The consortium’s technical goals include developing specifications, APIs, and source code to define protocols, interfaces, and data structures for Ultra Ethernet communications. Additionally, the consortium aims to update existing link and transport protocols and create new telemetry, signaling, security, and congestion mechanisms to better address the needs of large-scale AI and HPC clusters. . On the other hand, there are many differences between AI and HPC workloads, so UET has different profiles for proper deployment.
“Generative AI workloads require networks designed for supercomputing scale and performance,” said Justin Hotard, executive vice president and general manager, HPC & AI, Hewlett Packard Enterprise. “The importance of the Ultra Ethernet Consortium is to develop an open, scalable, and cost-effective Ethernet-based communications stack that can support and efficiently run these high-performance workloads. The operability gives customers choice and the performance to handle a variety of data-intensive workloads such as simulation and AI model training and tuning.”
The Ultra Ethernet Consortium is sponsored by the Linux Foundation, but the actual work is done by its members. Among the founders of AMD, Cisco, Intel, and others, all of these companies design high-performance CPUs, computing GPUs, and network infrastructure for AI and HPC workloads, or they We build supercomputers and clusters for , so we have a lot of experience with the right solutions. technology. The UEC work will be carried out by four working groups working on the physical layer, link layer, transport layer and software layer.
And while this group has not explicitly spoken of Ultra Ethernet in the context of competing technologies, members of the founding committee, i.e. who no A founding member says: Ultra Ethernet’s focus on performance goals and his HPC puts it in direct competition with InfiniBand, the networking technology of choice for his HPC-style networks with low latency for over a decade. NVIDIA is developed by its own industry body, but is said to have a great deal of influence over this group over his Mellanox acquisition a few years ago, making it one of the strangest of the new groups. The company makes extensive use of both Ethernet and his InfiniBand internally, using both in his scalable DGX SuperPod system.
Regarding the proposed Ultra Ethernet standard, UEC members are already planning how to integrate upcoming UET technology into their products.
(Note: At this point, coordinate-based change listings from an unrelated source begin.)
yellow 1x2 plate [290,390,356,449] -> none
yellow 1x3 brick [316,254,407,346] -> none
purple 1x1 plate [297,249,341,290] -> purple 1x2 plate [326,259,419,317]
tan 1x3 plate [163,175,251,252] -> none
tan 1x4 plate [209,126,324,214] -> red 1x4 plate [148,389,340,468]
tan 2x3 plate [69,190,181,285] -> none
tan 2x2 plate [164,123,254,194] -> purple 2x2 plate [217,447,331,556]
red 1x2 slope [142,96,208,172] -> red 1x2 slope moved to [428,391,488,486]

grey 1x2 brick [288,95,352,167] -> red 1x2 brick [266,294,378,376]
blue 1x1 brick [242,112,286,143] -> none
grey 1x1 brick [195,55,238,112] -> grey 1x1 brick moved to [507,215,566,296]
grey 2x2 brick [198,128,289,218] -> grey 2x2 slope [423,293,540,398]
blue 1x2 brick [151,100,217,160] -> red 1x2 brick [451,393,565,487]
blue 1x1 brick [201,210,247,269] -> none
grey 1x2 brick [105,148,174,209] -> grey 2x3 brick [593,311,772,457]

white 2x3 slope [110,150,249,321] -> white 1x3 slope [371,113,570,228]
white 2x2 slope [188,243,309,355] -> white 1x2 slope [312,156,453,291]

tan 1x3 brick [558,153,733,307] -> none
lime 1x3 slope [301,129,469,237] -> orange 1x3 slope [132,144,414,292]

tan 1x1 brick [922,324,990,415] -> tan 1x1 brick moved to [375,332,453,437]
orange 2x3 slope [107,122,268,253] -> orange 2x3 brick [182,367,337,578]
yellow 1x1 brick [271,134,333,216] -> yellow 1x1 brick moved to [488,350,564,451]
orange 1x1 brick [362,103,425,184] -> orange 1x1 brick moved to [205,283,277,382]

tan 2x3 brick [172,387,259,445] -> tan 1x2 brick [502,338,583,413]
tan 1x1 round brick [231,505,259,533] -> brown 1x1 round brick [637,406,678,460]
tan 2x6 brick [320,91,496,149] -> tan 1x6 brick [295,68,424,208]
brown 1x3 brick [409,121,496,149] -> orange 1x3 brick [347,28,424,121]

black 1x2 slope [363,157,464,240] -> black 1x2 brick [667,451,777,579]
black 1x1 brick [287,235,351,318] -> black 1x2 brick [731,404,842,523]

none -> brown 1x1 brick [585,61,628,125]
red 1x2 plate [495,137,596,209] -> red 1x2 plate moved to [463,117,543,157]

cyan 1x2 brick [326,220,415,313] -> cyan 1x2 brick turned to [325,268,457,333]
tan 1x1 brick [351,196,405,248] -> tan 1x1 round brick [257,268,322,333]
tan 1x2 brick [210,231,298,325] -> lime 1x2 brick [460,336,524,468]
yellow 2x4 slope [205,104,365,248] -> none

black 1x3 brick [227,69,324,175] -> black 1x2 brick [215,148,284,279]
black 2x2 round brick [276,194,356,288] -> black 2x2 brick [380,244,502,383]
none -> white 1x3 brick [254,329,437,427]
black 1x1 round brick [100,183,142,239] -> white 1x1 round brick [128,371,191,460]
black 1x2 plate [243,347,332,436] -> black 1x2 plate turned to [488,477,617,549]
AMD Chief Technology Officer (CTO) Mark Papermaster said: blog post. “UEC enables packet-spray delivery across multiple paths without causing congestion or head-of-line blocking. Data can now be successfully shared across clusters while minimizing the risk of data loss.Finally, UEC has built-in security for AI and HPC workloads, allowing AMD to leverage robust security and encryption capabilities. increase.”
Meanwhile, the UEC has not yet announced when it plans to finalize the UET specifications. This group is expected to seek certification from the IEEE, which governs various Ethernet standards, adding to the hurdle.
Finally, the UEC said it is looking for additional members to further enrich the group and will begin accepting applications for new members from the fourth quarter of 2023. Besides NVIDIA, there are several other big technology companies involved in AI and HPC efforts. So that would be your next best chance to join the consortium.